Tutto si improvvisa. Tutto è chiuso e bloccato, non c’è più nulla di aperto. Si esce solo qualche ora al giorno per andare a prendere i viveri e portarli a chi ne ha bisogno. E la notte si dorme poco, la mente si abbandona solo per qualche ora. "I primi giorni c’era paura tra i miei dipendenti, ora c’è la voglia di combattere e vincere – continua Balestri –, è subentrato l’orgoglio e il desiderio di sconfiggere l’avversario". Ma a volte lo smarrimento prende il sopravvento perché sono tante, troppe, le immagini devastanti che quegli uomini e quelle donne, e anche i bambini, hanno impresse nelle loro menti: l’inferno si ripete da giorni.
"Un mio collaboratore mi ha mandato un video agghiacciante – continua Balestri – ha visto un edificio di fronte alla sua casa a Gostomel, una città vicino a Kiev, crollare davanti ai suoi occhi dopo che era stato bombardato. Il destino di quel popolo è sempre più incerto, finita la guerra si ritroveranno con un pugno di macerie".
Gli edifici crollano al suolo e poi si scava per ore a mani nude, attenti a captare un gemito, un respiro tra la polvere, i detriti, i vetri rotti e quel niente che resta dopo le esplosioni. "Una mia collaboratrice, madre di un bambino di due anni e di uno di sette, è disperata perché il marito è stato chiamato sotto le armi – continua Balestri – ha cercato di fuggire, ma non è riuscita a passare il confine.

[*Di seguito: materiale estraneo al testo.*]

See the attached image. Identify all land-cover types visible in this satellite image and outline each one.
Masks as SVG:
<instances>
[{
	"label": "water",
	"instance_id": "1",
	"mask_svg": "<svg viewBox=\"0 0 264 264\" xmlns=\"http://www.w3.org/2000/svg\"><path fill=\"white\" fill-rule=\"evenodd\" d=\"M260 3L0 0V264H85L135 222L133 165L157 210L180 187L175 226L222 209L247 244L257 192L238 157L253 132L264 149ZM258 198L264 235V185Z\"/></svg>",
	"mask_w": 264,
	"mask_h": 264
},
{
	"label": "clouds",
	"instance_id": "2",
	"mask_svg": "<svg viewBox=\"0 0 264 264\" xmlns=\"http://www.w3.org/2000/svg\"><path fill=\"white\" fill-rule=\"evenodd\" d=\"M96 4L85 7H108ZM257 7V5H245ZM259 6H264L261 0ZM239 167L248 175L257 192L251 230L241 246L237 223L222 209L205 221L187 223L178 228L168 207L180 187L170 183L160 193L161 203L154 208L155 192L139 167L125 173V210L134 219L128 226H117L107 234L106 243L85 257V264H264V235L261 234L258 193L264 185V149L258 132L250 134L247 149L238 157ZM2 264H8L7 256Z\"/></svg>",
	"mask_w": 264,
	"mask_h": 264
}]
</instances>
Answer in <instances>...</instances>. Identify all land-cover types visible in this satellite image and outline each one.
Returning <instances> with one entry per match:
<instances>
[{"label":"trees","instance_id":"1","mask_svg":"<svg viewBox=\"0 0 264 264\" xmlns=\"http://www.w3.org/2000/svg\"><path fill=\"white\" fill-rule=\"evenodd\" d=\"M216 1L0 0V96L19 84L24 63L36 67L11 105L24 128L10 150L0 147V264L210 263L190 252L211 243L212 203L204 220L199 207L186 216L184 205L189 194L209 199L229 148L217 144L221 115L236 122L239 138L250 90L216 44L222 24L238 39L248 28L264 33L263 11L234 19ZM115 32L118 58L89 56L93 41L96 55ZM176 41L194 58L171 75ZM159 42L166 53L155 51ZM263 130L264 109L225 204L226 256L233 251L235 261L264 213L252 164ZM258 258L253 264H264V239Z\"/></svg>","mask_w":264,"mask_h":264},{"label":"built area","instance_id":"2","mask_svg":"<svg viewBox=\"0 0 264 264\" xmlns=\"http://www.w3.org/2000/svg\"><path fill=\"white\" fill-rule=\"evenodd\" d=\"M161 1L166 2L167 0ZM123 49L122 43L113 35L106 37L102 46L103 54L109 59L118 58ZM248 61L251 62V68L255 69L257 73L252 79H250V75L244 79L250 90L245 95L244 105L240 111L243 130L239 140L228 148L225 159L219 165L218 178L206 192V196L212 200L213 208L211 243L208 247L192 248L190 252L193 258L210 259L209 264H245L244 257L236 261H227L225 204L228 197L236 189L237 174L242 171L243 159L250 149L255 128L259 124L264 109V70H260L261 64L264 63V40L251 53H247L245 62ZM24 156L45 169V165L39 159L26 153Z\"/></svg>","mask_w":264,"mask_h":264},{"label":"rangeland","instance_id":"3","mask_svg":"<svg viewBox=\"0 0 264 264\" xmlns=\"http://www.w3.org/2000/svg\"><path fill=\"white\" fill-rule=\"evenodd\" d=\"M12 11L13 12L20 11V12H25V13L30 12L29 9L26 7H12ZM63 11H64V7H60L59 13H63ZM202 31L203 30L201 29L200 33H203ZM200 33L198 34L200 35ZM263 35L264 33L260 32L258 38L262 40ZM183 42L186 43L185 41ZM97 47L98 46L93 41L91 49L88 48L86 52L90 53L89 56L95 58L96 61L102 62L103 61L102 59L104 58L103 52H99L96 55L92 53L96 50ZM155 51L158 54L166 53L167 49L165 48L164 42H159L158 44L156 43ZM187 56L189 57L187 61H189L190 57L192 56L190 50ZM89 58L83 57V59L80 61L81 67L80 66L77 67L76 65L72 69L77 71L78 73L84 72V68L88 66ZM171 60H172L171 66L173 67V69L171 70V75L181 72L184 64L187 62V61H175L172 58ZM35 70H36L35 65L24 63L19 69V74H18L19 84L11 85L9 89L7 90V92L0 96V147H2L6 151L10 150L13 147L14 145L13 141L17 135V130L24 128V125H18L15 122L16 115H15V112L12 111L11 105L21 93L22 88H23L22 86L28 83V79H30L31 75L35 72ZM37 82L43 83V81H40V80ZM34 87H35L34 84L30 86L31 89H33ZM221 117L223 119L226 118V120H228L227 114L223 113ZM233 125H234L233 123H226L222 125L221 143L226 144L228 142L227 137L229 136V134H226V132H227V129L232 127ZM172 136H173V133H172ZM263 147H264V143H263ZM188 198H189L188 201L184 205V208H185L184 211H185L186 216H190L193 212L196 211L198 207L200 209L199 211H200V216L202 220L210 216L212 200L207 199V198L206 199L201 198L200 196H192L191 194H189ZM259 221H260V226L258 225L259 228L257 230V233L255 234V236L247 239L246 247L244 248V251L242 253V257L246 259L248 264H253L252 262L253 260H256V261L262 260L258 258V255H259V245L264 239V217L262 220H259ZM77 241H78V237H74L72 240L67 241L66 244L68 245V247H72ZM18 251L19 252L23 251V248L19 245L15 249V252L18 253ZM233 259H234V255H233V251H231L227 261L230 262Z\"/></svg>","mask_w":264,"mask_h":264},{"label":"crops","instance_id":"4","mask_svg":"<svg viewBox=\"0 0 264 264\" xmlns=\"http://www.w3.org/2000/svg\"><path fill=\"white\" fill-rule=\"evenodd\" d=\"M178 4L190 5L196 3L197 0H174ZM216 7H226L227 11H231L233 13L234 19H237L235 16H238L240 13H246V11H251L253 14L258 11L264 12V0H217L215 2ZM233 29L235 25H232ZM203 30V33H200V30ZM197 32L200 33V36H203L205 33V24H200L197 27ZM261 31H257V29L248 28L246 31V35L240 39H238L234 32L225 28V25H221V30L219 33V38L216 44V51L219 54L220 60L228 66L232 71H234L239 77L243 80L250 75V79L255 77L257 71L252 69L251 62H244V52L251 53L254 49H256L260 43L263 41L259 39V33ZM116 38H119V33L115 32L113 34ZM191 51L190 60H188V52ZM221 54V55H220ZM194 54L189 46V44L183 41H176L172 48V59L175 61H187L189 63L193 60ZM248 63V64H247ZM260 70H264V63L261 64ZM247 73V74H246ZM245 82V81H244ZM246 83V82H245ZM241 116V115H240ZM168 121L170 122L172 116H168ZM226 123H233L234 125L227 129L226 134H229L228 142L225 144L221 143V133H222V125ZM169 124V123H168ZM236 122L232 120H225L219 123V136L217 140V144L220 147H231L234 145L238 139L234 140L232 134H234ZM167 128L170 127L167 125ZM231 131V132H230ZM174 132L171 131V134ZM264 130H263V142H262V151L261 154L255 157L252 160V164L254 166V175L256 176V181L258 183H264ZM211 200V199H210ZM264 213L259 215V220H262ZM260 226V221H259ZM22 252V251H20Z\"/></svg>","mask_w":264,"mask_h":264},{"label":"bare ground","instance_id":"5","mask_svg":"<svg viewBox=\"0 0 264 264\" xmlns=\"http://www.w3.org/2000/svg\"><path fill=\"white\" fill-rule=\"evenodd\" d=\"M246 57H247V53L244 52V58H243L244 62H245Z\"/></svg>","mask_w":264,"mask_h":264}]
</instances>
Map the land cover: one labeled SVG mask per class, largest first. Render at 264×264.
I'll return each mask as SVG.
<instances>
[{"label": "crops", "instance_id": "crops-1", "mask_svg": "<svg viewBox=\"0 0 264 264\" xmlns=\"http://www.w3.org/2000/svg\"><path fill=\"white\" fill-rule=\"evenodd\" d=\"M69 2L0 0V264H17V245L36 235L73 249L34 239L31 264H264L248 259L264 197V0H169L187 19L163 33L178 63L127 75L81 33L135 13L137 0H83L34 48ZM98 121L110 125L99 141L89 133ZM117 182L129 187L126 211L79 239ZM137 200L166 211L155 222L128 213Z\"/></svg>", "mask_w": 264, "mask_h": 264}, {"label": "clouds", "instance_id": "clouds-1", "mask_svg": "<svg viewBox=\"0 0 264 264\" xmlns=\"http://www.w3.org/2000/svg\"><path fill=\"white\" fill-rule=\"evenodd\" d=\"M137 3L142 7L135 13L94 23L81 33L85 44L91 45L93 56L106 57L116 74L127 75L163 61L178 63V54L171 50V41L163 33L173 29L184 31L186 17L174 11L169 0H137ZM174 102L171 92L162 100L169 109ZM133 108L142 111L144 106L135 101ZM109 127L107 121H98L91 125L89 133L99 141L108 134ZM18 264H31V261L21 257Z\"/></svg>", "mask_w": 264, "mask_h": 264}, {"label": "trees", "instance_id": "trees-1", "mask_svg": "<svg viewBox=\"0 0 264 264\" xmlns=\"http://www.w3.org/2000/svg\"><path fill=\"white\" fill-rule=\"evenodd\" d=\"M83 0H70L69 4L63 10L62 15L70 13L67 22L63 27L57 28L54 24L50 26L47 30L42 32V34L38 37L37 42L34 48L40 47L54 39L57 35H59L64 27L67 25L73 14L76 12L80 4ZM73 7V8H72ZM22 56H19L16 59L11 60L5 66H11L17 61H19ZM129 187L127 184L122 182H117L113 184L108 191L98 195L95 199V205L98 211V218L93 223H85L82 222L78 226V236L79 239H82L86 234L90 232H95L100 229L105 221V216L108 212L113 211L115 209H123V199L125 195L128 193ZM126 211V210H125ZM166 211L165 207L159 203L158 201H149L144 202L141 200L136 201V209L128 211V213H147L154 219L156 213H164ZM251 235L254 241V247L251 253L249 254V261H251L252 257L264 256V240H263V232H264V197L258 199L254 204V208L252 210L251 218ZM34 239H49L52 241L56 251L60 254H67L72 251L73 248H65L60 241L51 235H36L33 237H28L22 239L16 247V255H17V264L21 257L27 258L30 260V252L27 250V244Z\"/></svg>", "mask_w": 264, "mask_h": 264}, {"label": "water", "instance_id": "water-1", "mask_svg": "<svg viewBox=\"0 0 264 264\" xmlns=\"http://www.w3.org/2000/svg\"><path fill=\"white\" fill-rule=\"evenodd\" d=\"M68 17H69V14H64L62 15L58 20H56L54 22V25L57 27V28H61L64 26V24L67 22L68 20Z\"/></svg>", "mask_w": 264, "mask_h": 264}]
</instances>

Piangeva al telefono. Rimane nascosta nel rifugio con i due bambini assieme ad altra gente".
Ora l’azienda sta mobilitando risorse per poter aiutare la popolazione e assistere i profughi verso l’Italia. Balestri è stato uno dei primi imprenditori italiani a sbarcare in Ucraina, ma ora i piani sono da rivedere. "In Ucraina avevamo un fatturato di 600 mila euro all’anno – prosegue Balestri - ed è ovvio che quello non si farà più. Ma cercheremo di vendere da un’altra parte. Il fatturato non è un problema, il problema sono le vite umane".